(Beginning of MATERIAL SHOWN)

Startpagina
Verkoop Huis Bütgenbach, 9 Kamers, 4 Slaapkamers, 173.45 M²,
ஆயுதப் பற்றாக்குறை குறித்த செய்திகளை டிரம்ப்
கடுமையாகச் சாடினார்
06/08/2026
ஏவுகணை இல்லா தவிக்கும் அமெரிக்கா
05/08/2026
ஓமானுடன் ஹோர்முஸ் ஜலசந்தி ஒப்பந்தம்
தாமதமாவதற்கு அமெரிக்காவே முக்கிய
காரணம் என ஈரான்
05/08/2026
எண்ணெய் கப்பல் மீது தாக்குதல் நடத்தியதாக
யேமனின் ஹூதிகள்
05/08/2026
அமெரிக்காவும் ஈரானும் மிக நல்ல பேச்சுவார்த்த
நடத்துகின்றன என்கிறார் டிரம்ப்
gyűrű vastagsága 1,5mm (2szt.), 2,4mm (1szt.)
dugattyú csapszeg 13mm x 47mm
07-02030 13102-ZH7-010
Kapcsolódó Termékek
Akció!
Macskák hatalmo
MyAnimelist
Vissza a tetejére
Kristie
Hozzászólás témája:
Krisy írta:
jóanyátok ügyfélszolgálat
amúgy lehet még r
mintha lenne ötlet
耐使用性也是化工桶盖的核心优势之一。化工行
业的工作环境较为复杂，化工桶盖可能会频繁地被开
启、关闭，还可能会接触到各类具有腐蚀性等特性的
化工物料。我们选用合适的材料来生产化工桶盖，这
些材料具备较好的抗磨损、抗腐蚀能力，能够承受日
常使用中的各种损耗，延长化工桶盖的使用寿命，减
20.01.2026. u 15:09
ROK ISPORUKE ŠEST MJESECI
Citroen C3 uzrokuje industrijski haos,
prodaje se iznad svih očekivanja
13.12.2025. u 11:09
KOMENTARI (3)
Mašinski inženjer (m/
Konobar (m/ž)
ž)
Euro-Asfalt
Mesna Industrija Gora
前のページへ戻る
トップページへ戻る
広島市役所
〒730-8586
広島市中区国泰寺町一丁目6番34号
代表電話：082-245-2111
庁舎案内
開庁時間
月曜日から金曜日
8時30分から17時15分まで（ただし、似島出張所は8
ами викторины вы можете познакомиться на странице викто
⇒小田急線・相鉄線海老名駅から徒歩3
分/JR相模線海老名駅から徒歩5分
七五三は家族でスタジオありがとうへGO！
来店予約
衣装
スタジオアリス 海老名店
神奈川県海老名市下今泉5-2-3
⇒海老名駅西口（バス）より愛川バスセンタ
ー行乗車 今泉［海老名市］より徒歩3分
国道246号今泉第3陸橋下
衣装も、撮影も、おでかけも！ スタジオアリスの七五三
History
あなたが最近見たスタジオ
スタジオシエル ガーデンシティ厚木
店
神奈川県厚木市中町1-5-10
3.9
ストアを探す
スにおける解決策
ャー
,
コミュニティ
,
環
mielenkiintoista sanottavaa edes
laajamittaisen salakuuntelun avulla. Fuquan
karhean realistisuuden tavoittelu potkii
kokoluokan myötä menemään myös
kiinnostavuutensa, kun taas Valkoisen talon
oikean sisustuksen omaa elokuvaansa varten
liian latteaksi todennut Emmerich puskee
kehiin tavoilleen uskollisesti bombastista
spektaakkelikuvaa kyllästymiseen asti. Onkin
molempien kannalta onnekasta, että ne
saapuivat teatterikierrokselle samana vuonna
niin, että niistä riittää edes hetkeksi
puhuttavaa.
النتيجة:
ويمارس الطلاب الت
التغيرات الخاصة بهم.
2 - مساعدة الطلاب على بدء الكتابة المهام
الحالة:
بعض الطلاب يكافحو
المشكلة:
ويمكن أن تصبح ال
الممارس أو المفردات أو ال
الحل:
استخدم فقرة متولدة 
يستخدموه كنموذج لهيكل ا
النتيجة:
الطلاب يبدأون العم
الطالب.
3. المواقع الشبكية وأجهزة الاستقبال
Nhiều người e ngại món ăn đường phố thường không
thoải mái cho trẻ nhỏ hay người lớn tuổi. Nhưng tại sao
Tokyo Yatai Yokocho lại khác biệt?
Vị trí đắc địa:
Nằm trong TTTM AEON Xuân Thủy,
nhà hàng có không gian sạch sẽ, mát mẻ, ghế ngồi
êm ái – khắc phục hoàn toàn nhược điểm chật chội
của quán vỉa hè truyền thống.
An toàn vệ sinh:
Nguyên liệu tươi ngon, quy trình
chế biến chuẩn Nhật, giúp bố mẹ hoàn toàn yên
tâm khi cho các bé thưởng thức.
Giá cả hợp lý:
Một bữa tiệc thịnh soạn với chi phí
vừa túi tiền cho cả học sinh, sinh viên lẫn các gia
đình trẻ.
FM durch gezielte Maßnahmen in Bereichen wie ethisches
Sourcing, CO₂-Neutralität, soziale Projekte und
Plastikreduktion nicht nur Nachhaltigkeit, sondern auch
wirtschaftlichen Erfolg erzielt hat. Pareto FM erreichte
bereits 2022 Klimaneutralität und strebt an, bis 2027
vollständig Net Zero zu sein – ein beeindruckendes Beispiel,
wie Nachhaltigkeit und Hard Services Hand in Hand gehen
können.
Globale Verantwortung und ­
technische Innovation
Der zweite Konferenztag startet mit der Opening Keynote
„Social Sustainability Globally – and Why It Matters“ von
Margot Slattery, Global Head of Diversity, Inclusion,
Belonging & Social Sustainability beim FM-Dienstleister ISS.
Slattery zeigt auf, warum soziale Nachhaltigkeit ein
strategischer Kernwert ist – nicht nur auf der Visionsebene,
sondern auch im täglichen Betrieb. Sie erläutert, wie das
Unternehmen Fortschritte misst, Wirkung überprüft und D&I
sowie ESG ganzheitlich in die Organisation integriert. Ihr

(End of MATERIAL SHOWN)

■ YOUR TASK
Please copy out every one of the lines above, character for character.

■ RESULT OF THE TASK
Startpagina
Verkoop Huis Bütgenbach, 9 Kamers, 4 Slaapkamers, 173.45 M²,
ஆயுதப் பற்றாக்குறை குறித்த செய்திகளை டிரம்ப்
கடுமையாகச் சாடினார்
06/08/2026
ஏவுகணை இல்லா தவிக்கும் அமெரிக்கா
05/08/2026
ஓமானுடன் ஹோர்முஸ் ஜலசந்தி ஒப்பந்தம்
தாமதமாவதற்கு அமெரிக்காவே முக்கிய
காரணம் என ஈரான்
05/08/2026
எண்ணெய் கப்பல் மீது தாக்குதல் நடத்தியதாக
யேமனின் ஹூதிகள்
05/08/2026
அமெரிக்காவும் ஈரானும் மிக நல்ல பேச்சுவார்த்த
நடத்துகின்றன என்கிறார் டிரம்ப்
gyűrű vastagsága 1,5mm (2szt.), 2,4mm (1szt.)
dugattyú csapszeg 13mm x 47mm
07-02030 13102-ZH7-010
Kapcsolódó Termékek
Akció!
Macskák hatalmo
MyAnimelist
Vissza a tetejére
Kristie
Hozzászólás témája:
Krisy írta:
jóanyátok ügyfélszolgálat
amúgy lehet még r
mintha lenne ötlet
耐使用性也是化工桶盖的核心优势之一。化工行
业的工作环境较为复杂，化工桶盖可能会频繁地被开
启、关闭，还可能会接触到各类具有腐蚀性等特性的
化工物料。我们选用合适的材料来生产化工桶盖，这
些材料具备较好的抗磨损、抗腐蚀能力，能够承受日
常使用中的各种损耗，延长化工桶盖的使用寿命，减
20.01.2026. u 15:09
ROK ISPORUKE ŠEST MJESECI
Citroen C3 uzrokuje industrijski haos,
prodaje se iznad svih očekivanja
13.12.2025. u 11:09
KOMENTARI (3)
Mašinski inženjer (m/
Konobar (m/ž)
ž)
Euro-Asfalt
Mesna Industrija Gora
前のページへ戻る
トップページへ戻る
広島市役所
〒730-8586
広島市中区国泰寺町一丁目6番34号
代表電話：082-245-2111
庁舎案内
開庁時間
月曜日から金曜日
8時30分から17時15分まで（ただし、似島出張所は8
ами викторины вы можете познакомиться на странице викто
⇒小田急線・相鉄線海老名駅から徒歩3
分/JR相模線海老名駅から徒歩5分
七五三は家族でスタジオありがとうへGO！
来店予約
衣装
スタジオアリス 海老名店
神奈川県海老名市下今泉5-2-3
⇒海老名駅西口（バス）より愛川バスセンタ
ー行乗車 今泉［海老名市］より徒歩3分
国道246号今泉第3陸橋下
衣装も、撮影も、おでかけも！ スタジオアリスの七五三
History
あなたが最近見たスタジオ
スタジオシエル ガーデンシティ厚木
店
神奈川県厚木市中町1-5-10
3.9
ストアを探す
スにおける解決策
ャー
,
コミュニティ
,
環
mielenkiintoista sanottavaa edes
laajamittaisen salakuuntelun avulla. Fuquan
karhean realistisuuden tavoittelu potkii
kokoluokan myötä menemään myös
kiinnostavuutensa, kun taas Valkoisen talon
oikean sisustuksen omaa elokuvaansa varten
liian latteaksi todennut Emmerich puskee
kehiin tavoilleen uskollisesti bombastista
spektaakkelikuvaa kyllästymiseen asti. Onkin
molempien kannalta onnekasta, että ne
saapuivat teatterikierrokselle samana vuonna
niin, että niistä riittää edes hetkeksi
puhuttavaa.
النتيجة:
ويمارس الطلاب الت
التغيرات الخاصة بهم.
2 - مساعدة الطلاب على بدء الكتابة المهام
الحالة:
بعض الطلاب يكافحو
المشكلة:
ويمكن أن تصبح ال
الممارس أو المفردات أو ال
الحل:
استخدم فقرة متولدة 
يستخدموه كنموذج لهيكل ا
النتيجة:
الطلاب يبدأون العم
الطالب.
3. المواقع الشبكية وأجهزة الاستقبال
Nhiều người e ngại món ăn đường phố thường không
thoải mái cho trẻ nhỏ hay người lớn tuổi. Nhưng tại sao
Tokyo Yatai Yokocho lại khác biệt?
Vị trí đắc địa:
Nằm trong TTTM AEON Xuân Thủy,
nhà hàng có không gian sạch sẽ, mát mẻ, ghế ngồi
êm ái – khắc phục hoàn toàn nhược điểm chật chội
của quán vỉa hè truyền thống.
An toàn vệ sinh:
Nguyên liệu tươi ngon, quy trình
chế biến chuẩn Nhật, giúp bố mẹ hoàn toàn yên
tâm khi cho các bé thưởng thức.
Giá cả hợp lý:
Một bữa tiệc thịnh soạn với chi phí
vừa túi tiền cho cả học sinh, sinh viên lẫn các gia
đình trẻ.
FM durch gezielte Maßnahmen in Bereichen wie ethisches
Sourcing, CO₂-Neutralität, soziale Projekte und
Plastikreduktion nicht nur Nachhaltigkeit, sondern auch
wirtschaftlichen Erfolg erzielt hat. Pareto FM erreichte
bereits 2022 Klimaneutralität und strebt an, bis 2027
vollständig Net Zero zu sein – ein beeindruckendes Beispiel,
wie Nachhaltigkeit und Hard Services Hand in Hand gehen
können.
Globale Verantwortung und ­
technische Innovation
Der zweite Konferenztag startet mit der Opening Keynote
„Social Sustainability Globally – and Why It Matters“ von
Margot Slattery, Global Head of Diversity, Inclusion,
Belonging & Social Sustainability beim FM-Dienstleister ISS.
Slattery zeigt auf, warum soziale Nachhaltigkeit ein
strategischer Kernwert ist – nicht nur auf der Visionsebene,
sondern auch im täglichen Betrieb. Sie erläutert, wie das
Unternehmen Fortschritte misst, Wirkung überprüft und D&I
sowie ESG ganzheitlich in die Organisation integriert. Ihr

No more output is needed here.